If Lang's characters follow tradition dating back to the 1920's or 1930's, his situations are unexpectedly modern. The video version's notes compare this to a James Bond film, and one can see why. High tech devices and weapons of all sorts, villains who plan to use atomic power to take over the world, ultra-modern settings with jet set characters: all of these anticipate the Bond films to come. Lang has clearly kept up with the zeitgeist here. In fact, he might have helped to set it. This movie is earlier than any of the Bond films, which began with Dr. No (1963). It is also earlier than any other spy films in the Bond style. Many of Ian Fleming's original Bond novels had already been published by the time Lang made his movie. It is possible that Lang has once more turned to British spy fiction for his paradigm, just as he did on Spione (1928) when he apparently used William Le Queux, or during the 1940's, when he adapted both Geoffrey Household and Graham Greene to the screen. Lang's purely crime-oriented movies are often based on American prose fiction, but his spy pictures tend to have a British feel.
The 1,000 Eyes of Dr. Mabuse is more of an adventure movie than are many of Lang's American movies. In this, it hearkens back to such early German films as The Spiders and Spies. The final shoot out and chase is especially well done.

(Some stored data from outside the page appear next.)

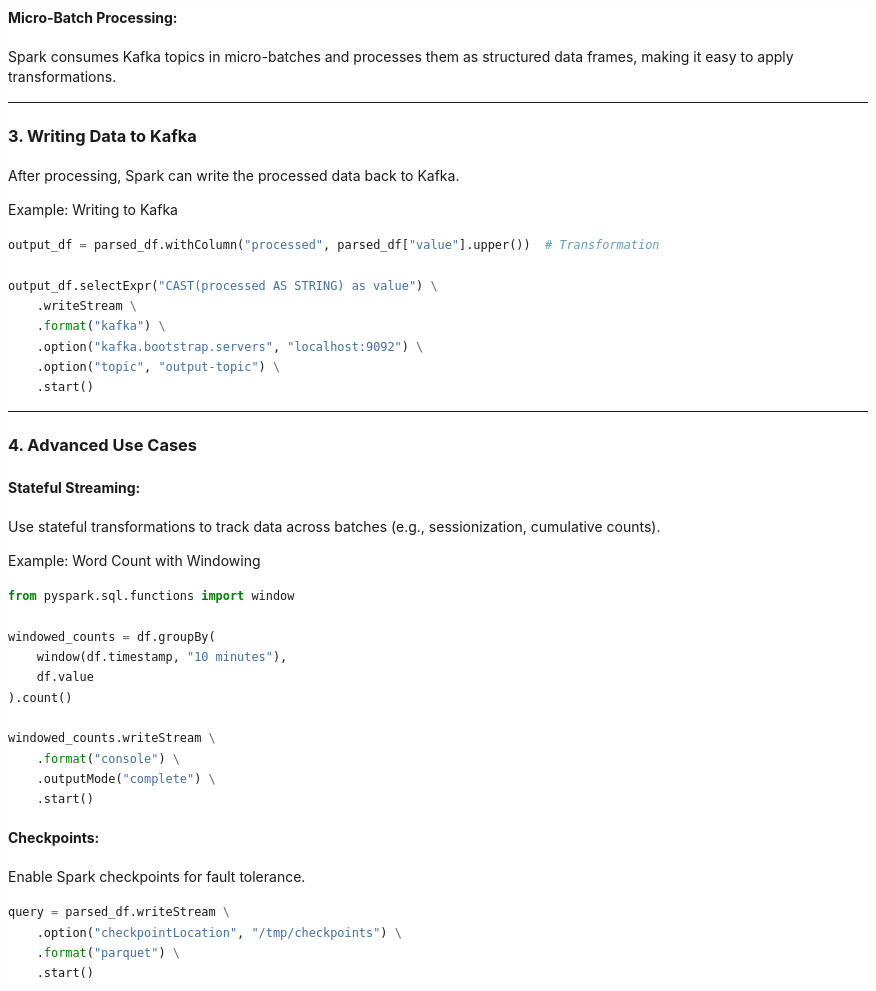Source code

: #### **Micro-Batch Processing**:
Spark consumes Kafka topics in micro-batches and processes them as structured data frames, making it easy to apply transformations.

---

### **3. Writing Data to Kafka**

After processing, Spark can write the processed data back to Kafka.

Example: Writing to Kafka
```python
output_df = parsed_df.withColumn("processed", parsed_df["value"].upper())  # Transformation

output_df.selectExpr("CAST(processed AS STRING) as value") \
    .writeStream \
    .format("kafka") \
    .option("kafka.bootstrap.servers", "localhost:9092") \
    .option("topic", "output-topic") \
    .start()
```

---

### **4. Advanced Use Cases**

#### **Stateful Streaming**:
Use stateful transformations to track data across batches (e.g., sessionization, cumulative counts).

Example: Word Count with Windowing
```python
from pyspark.sql.functions import window

windowed_counts = df.groupBy(
    window(df.timestamp, "10 minutes"),
    df.value
).count()

windowed_counts.writeStream \
    .format("console") \
    .outputMode("complete") \
    .start()
```

#### **Checkpoints**:
Enable Spark checkpoints for fault tolerance.
```python
query = parsed_df.writeStream \
    .option("checkpointLocation", "/tmp/checkpoints") \
    .format("parquet") \
    .start()
```
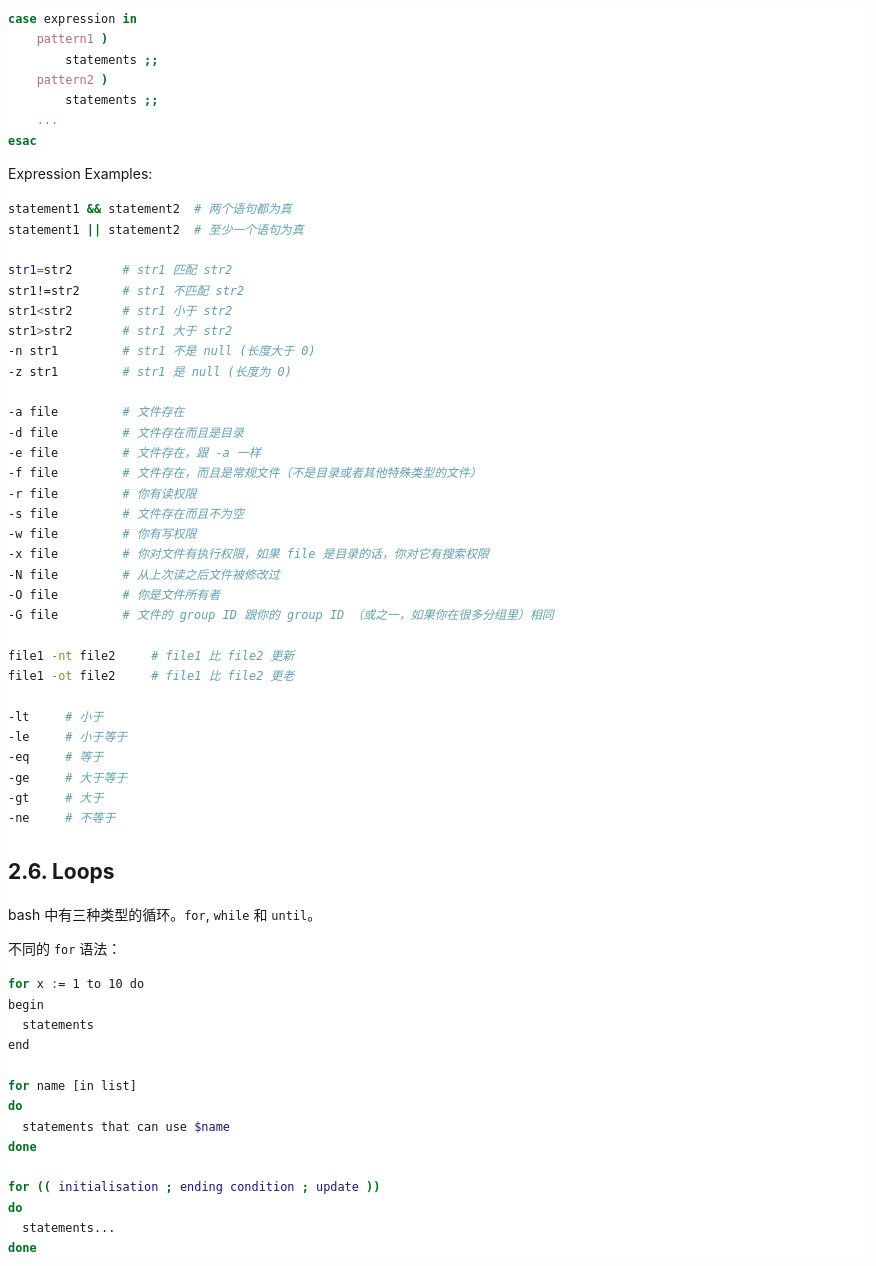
 ```bash
case expression in
    pattern1 )
        statements ;;
    pattern2 )
        statements ;;
    ...
esac
```

Expression Examples:

```bash
statement1 && statement2  # 两个语句都为真
statement1 || statement2  # 至少一个语句为真

str1=str2       # str1 匹配 str2
str1!=str2      # str1 不匹配 str2
str1<str2       # str1 小于 str2
str1>str2       # str1 大于 str2
-n str1         # str1 不是 null (长度大于 0)
-z str1         # str1 是 null (长度为 0)

-a file         # 文件存在
-d file         # 文件存在而且是目录
-e file         # 文件存在，跟 -a 一样
-f file         # 文件存在，而且是常规文件（不是目录或者其他特殊类型的文件）
-r file         # 你有读权限
-s file         # 文件存在而且不为空
-w file         # 你有写权限
-x file         # 你对文件有执行权限，如果 file 是目录的话，你对它有搜索权限
-N file         # 从上次读之后文件被修改过
-O file         # 你是文件所有者
-G file         # 文件的 group ID 跟你的 group ID （或之一，如果你在很多分组里）相同

file1 -nt file2     # file1 比 file2 更新
file1 -ot file2     # file1 比 file2 更老

-lt     # 小于
-le     # 小于等于
-eq     # 等于
-ge     # 大于等于
-gt     # 大于
-ne     # 不等于
```

## 2.6. Loops

bash 中有三种类型的循环。`for`, `while` 和 `until`。

不同的 `for` 语法：
```bash
for x := 1 to 10 do
begin
  statements
end

for name [in list]
do
  statements that can use $name
done

for (( initialisation ; ending condition ; update ))
do
  statements...
done
```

It is a rare outdoor adventure sequence in Lang. Lang had been drifting towards the adventure genre in the late 1950's, with Moonfleet (1955) being a historical adventure film.
The reporter who is murdered in the car at the beginning shows Lang's distrust of car travel. People are always dying in horrible ways in cars in Lang's films.
The eyes in the sky in the opening credit sequence anticipate similar effects in Masaki Kobayashi's Kwaidan (1964). They occur in its second episode, "Woman of Snow". Once again, Lang has associated TV cameras with eyes. This recalls the CBS eye logo that perhaps inspired the symbolism in While the City Sleeps (1956). Lang also used a superimposition of many eyes in a shot in Metropolis.
Lang's mirror imagery reaches new heights of complexity here.
The mirror consists of three parts that open and close. This reminds one of the geometrically complex, multiple mirrors in The Woman in the Window and The Blue Gardenia. As in those films, the mirrors are in expensive looking rooms, here a luxury hotel. The rooms in all three movies are associated with the sexual exploitation of women, by the villains. In both The Blue Gardenia and this film, the mirror winds up shattered, by a good person, as part of a violent protest against the exploitation. The shattering of the mirror is the climax of each scene. In The Blue Gardenia, the heroine shatters the mirror; here it is done by the hero.
The mirror segments open at obtuse angles to each other. They remind one of Lang's fondness for polygonal rooms with odd angled corners, as in Scarlet Street.